● **Task data**
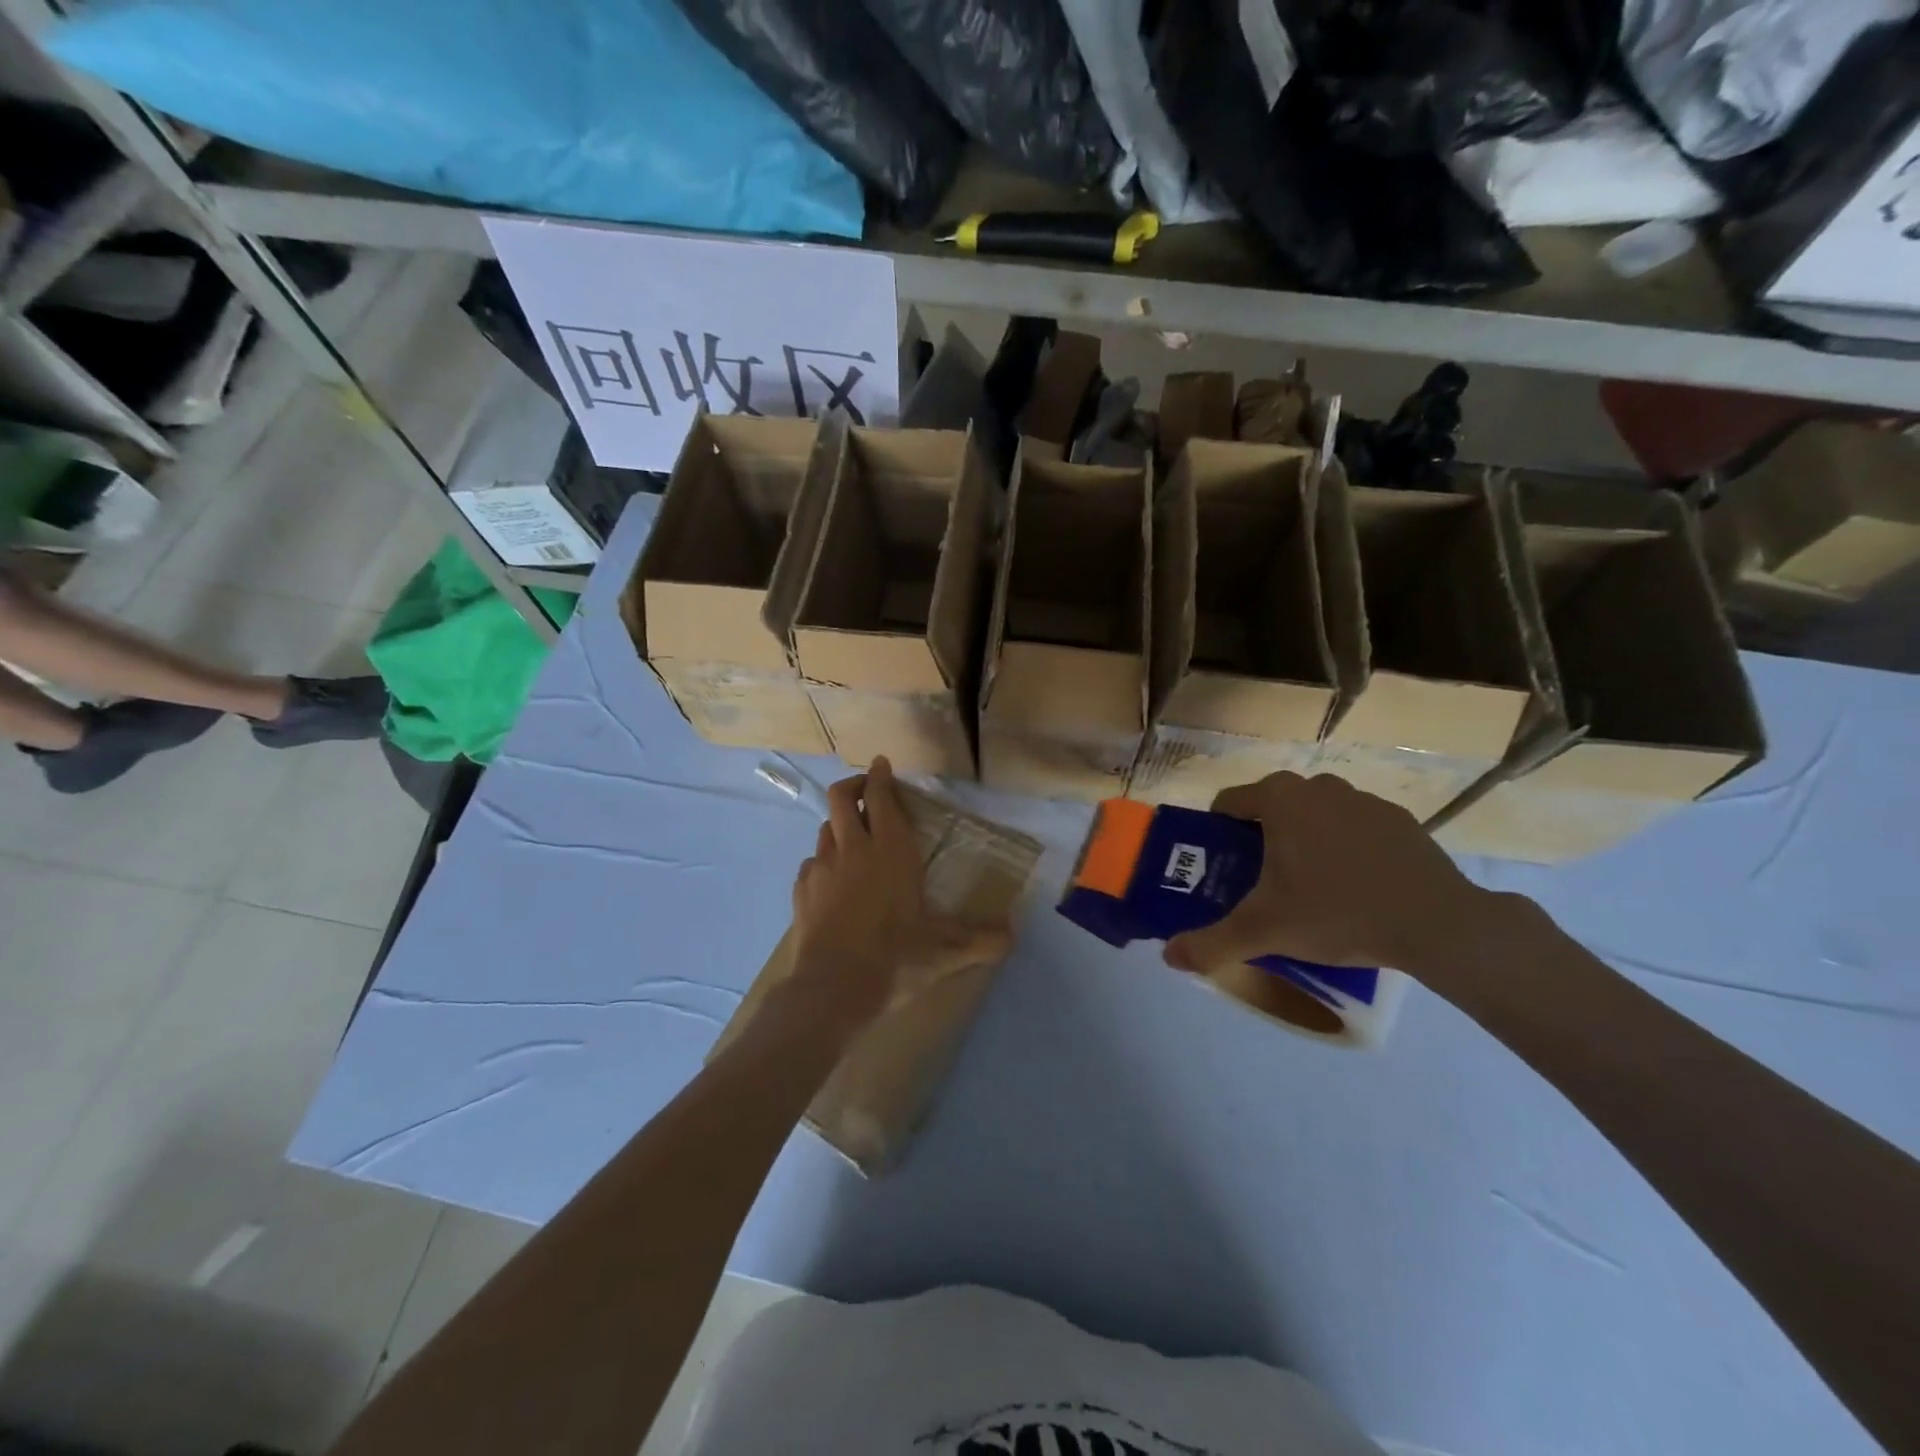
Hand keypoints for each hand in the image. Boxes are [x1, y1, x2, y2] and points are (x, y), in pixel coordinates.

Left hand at [789, 757, 1013, 1029]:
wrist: (832, 988)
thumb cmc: (895, 958)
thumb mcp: (945, 951)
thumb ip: (982, 940)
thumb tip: (1015, 934)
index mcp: (891, 850)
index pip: (880, 797)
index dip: (880, 776)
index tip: (882, 764)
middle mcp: (853, 849)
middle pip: (841, 797)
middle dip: (853, 785)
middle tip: (865, 789)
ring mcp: (822, 868)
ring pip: (824, 828)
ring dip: (838, 824)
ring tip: (851, 837)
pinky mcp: (801, 891)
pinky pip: (811, 863)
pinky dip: (823, 861)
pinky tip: (831, 880)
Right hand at [1162, 772, 1499, 977]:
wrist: (1438, 924)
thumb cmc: (1338, 912)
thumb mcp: (1265, 932)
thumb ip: (1211, 944)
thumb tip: (1169, 957)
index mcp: (1280, 799)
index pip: (1228, 803)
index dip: (1216, 834)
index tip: (1221, 868)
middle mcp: (1319, 787)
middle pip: (1270, 808)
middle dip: (1259, 840)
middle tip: (1260, 884)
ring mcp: (1364, 800)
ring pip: (1314, 816)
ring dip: (1303, 841)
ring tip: (1309, 889)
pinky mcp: (1400, 820)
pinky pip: (1354, 828)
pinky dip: (1345, 849)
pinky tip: (1355, 888)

● **Exercise**
Each line above with the word "index" must be returned.

● **Response to this exercise**
index mcp: (891, 850)
index pip: (880, 797)
index dip: (880, 776)
index tip: (882, 764)
index mcp: (1280, 799)
index pip: (1228, 803)
index dip: (1216, 834)
index tip: (1221, 868)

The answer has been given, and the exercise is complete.